‘Priscilla’ de Sofia Coppola é excepcional filme-resposta ao ‘Elvis’ de Baz Luhrmann
Se Elvis é um filme explosivo, Priscilla é contido. Se Elvis é colorido, Priscilla está mais puxado para o pastel. Se o filme de Baz Luhrmann é uma ode ao personagem-título, o de Sofia Coppola toca apenas uma música de Elvis – e em um momento bem discreto e intimista. E ainda que o longa-metragem de 2022 seja realmente bom, não é páreo para a qualidade do filme de 2023, que chega aos cinemas nesta quinta-feira, 4 de janeiro.
Dirigido e roteirizado por Sofia, o longa-metragem se concentra unicamente na história do relacionamento entre Priscilla (Cailee Spaeny) e Elvis (Jacob Elordi). Não há desvios de atenção aqui para a carreira do Rei do Rock, tampouco algum deslumbramento com os personagens em cena. O longa, inspirado no livro de memórias de Priscilla e produzido por ela, tem uma preocupação: mostrar detalhadamente o que é um relacionamento abusivo.
A biografia de um relacionamento
O fato de o casal ser um dos mais emblemáticos da história da música norte-americana é um detalhe – o filme, obviamente, não tenta ser uma denúncia, já que Priscilla falou abertamente sobre isso várias vezes. Sofia (de filmes como Maria Antonieta e Encontros e Desencontros) volta ao tema do relacionamento para mostrar como o abuso verbal é uma violência que fere e machuca, mesmo se tratando de um casal como esse.
Em termos de narrativa, Priscilla às vezes parece um filme vazio. Pouca coisa realmente acontece: ela conhece Elvis quando ainda estava na escola, fica apaixonada e deslumbrada, se torna um bibelô para o cantor e, enfim, começa a ser tratada como uma ninguém. Um caminho óbvio em uma trama sobre relacionamentos abusivos e que não é potencializada por subtramas desnecessárias. É um filme sobre os dois. E ponto final.
A ambientação é um dos pontos altos do filme. Sofia Coppola se preocupa com todos os detalhes. A começar pela paleta de cores, que começa vibrante e aos poucos vai para tons mais pastel, e até chegar na escolha de atores – que contribuem enormemente para a mise-en-scène. Cailee Spaeny, a intérprete de Priscilla, tem apenas 1,50m. Jacob Elordi, o Elvis, tem impressionantes 1,96m. Em cena, a diferença é gritante.
Na tela, um espetáculo
Elvis, na composição de Sofia Coppola, se torna uma espécie de ameaça constante para Priscilla. Mesmo quando está sendo carinhoso, sua fisicalidade ameaça a mulher. A forma de filmar as interações, aliás, também ajuda nesse processo: Priscilla está sempre buscando o olhar do parceiro, enquanto ele está sempre distante. Quando olha para ela, geralmente está fazendo algum juízo de valor ou, até mesmo, falando algo absurdo.

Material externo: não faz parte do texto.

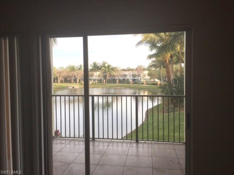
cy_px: 88
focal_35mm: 29
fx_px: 196
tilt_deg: -1.8
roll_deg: +0.2
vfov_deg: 48.2
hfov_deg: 61.7
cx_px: 117
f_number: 2.2
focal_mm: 4.15
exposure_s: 1/313
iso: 25
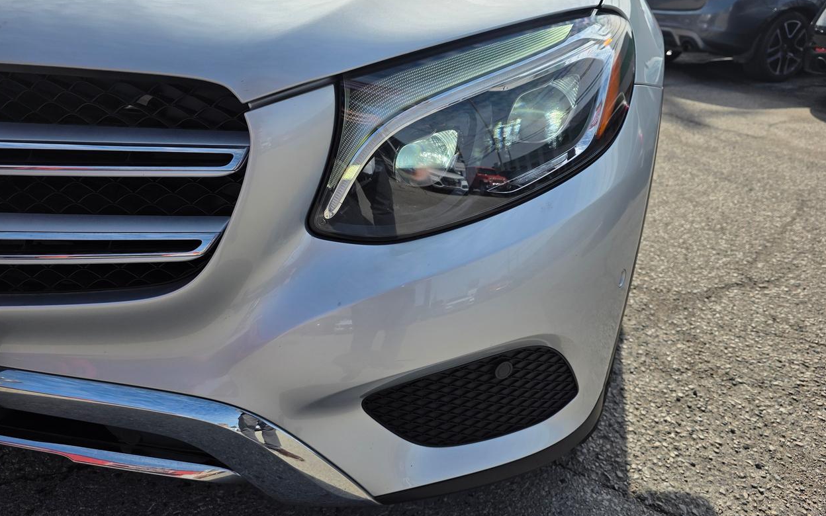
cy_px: 251
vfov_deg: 49.3
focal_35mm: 25
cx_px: 405
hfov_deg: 72.5
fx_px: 563
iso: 64
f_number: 1.7
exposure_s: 1/7944
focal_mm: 6.3
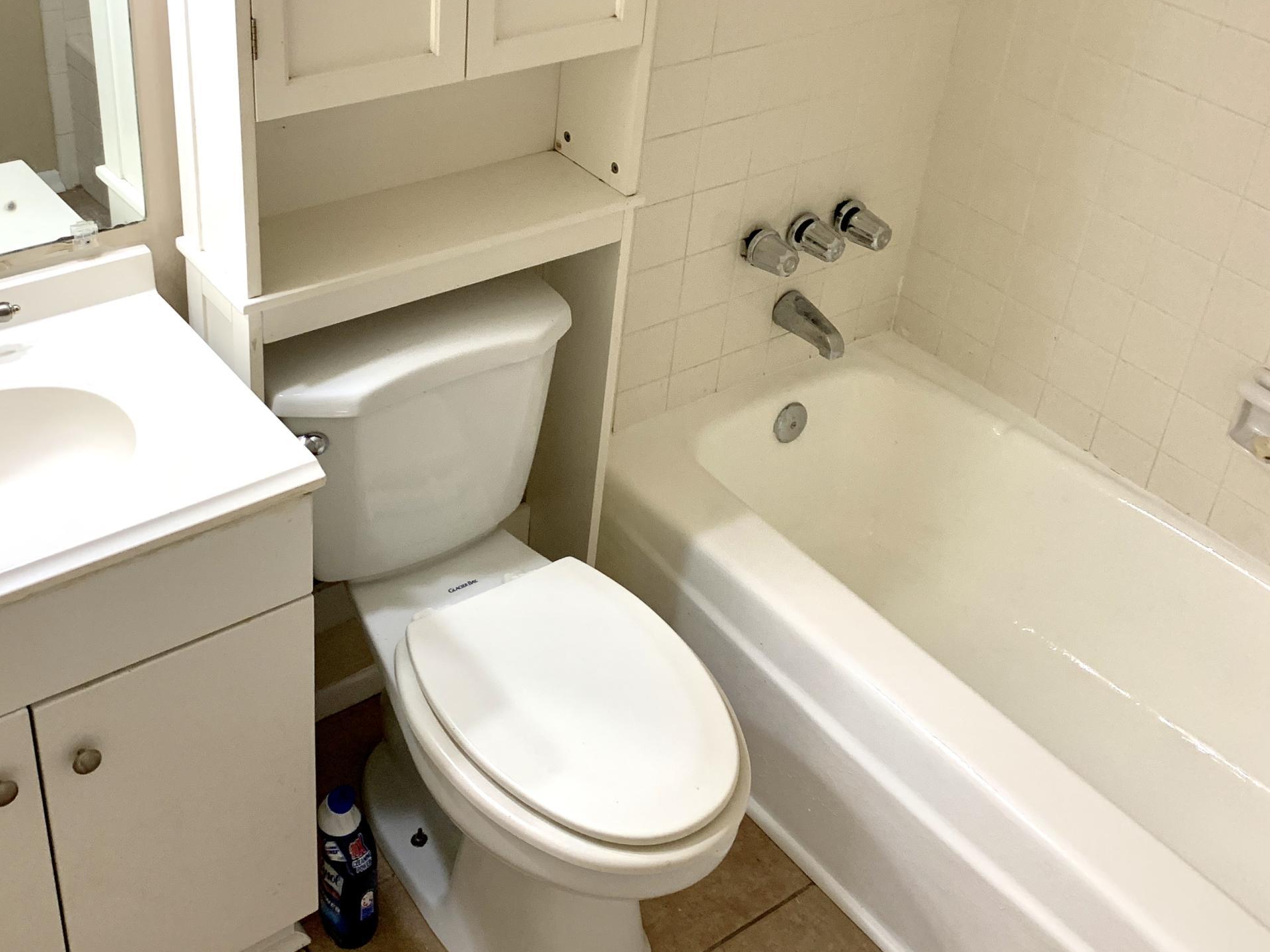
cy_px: 330
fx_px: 1504
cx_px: 573
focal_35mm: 41
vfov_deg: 34.9
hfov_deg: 45.7
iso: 100
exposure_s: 1/60
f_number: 1.8
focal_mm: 4.25
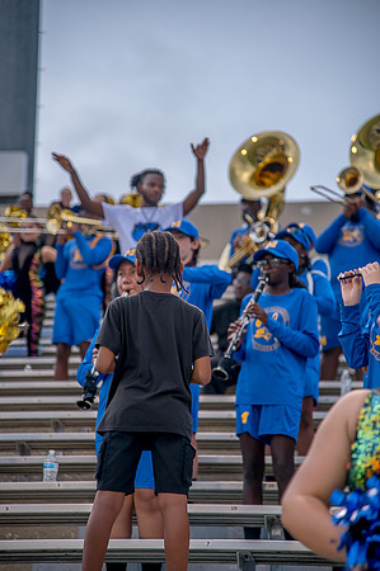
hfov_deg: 11.4
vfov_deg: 17.1
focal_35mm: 120
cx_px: 190
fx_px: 1904
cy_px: 286
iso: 400
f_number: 4
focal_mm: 120
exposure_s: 1/200
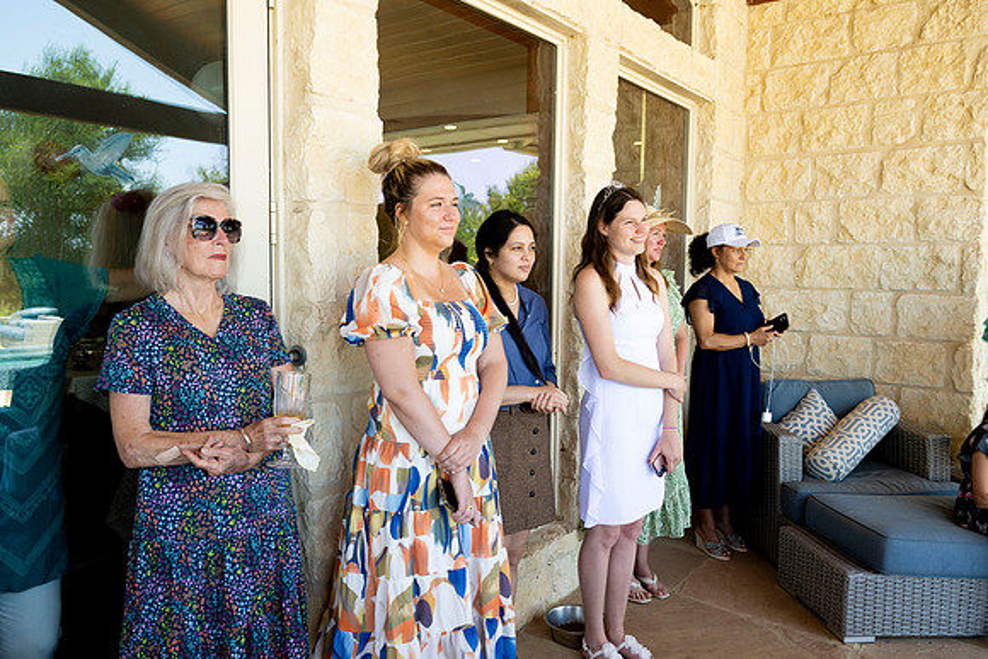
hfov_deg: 67.4
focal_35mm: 27
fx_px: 741
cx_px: 494
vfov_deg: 48.0
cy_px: 330
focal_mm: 27
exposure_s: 1/100
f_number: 4.5
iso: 125
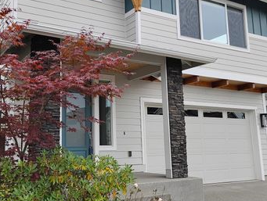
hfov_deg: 45.3
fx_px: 317
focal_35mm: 41
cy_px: 92
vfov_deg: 35.2
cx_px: 101
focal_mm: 4.26
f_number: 1.8
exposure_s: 1/148
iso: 100
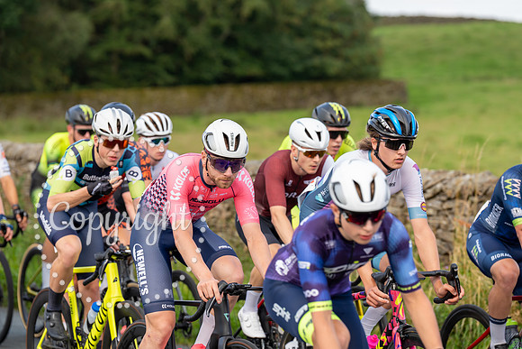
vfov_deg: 8.2
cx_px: 261
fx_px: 2422
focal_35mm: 167
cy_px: 174
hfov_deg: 12.3
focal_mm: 167
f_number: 4.5
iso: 500
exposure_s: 1/800
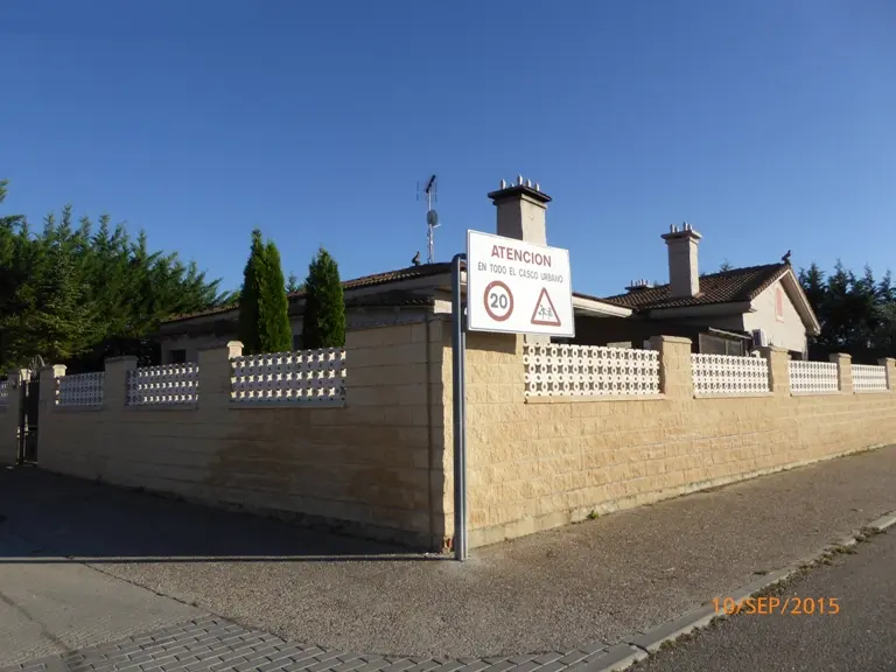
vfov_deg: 54.9
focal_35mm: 25
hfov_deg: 69.4
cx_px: 448
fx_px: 647
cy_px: 336
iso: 100
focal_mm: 4.3
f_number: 3.3
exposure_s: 1/1300
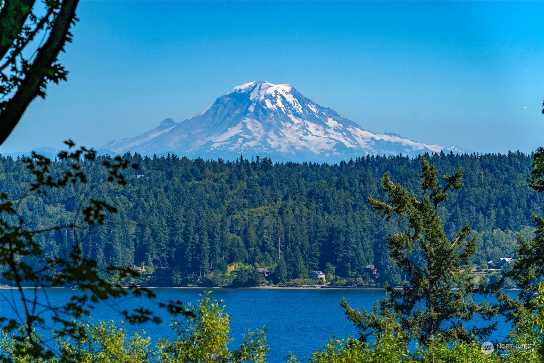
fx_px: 3022
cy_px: 182
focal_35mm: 200
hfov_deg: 10.3
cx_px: 272
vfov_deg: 6.9
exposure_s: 1/1000
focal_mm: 200
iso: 125
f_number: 7.1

Elordi (de Euphoria) faz um Elvis diametralmente oposto ao de Austin Butler: ele é todo sem jeito, gaguejando e balbuciando quando precisa falar algo importante, mas que não pensa duas vezes antes de desferir uma agressão verbal contra a esposa. A violência fica ainda mais evidente com esse contraste. Já Cailee (Suprema) traz emoções nos detalhes, com poucos momentos de explosão, funcionando bem desde essa adolescente apaixonada até a mulher sofrendo de solidão.
Priscilla termina em um grito de liberdade. Sofia Coppola clama por isso, celebra isso. Lembra um pouco o que Spencer apresentou sobre a vida da Princesa Diana, mostrando as complexidades de um relacionamento abusivo e o suspiro que chega quando ele acaba. É, assim, um filme que vai além das aparências e que tem algo muito concreto a dizer, com uma direção que sabe o que quer contar. Já é, pra mim, um dos melhores filmes de 2024.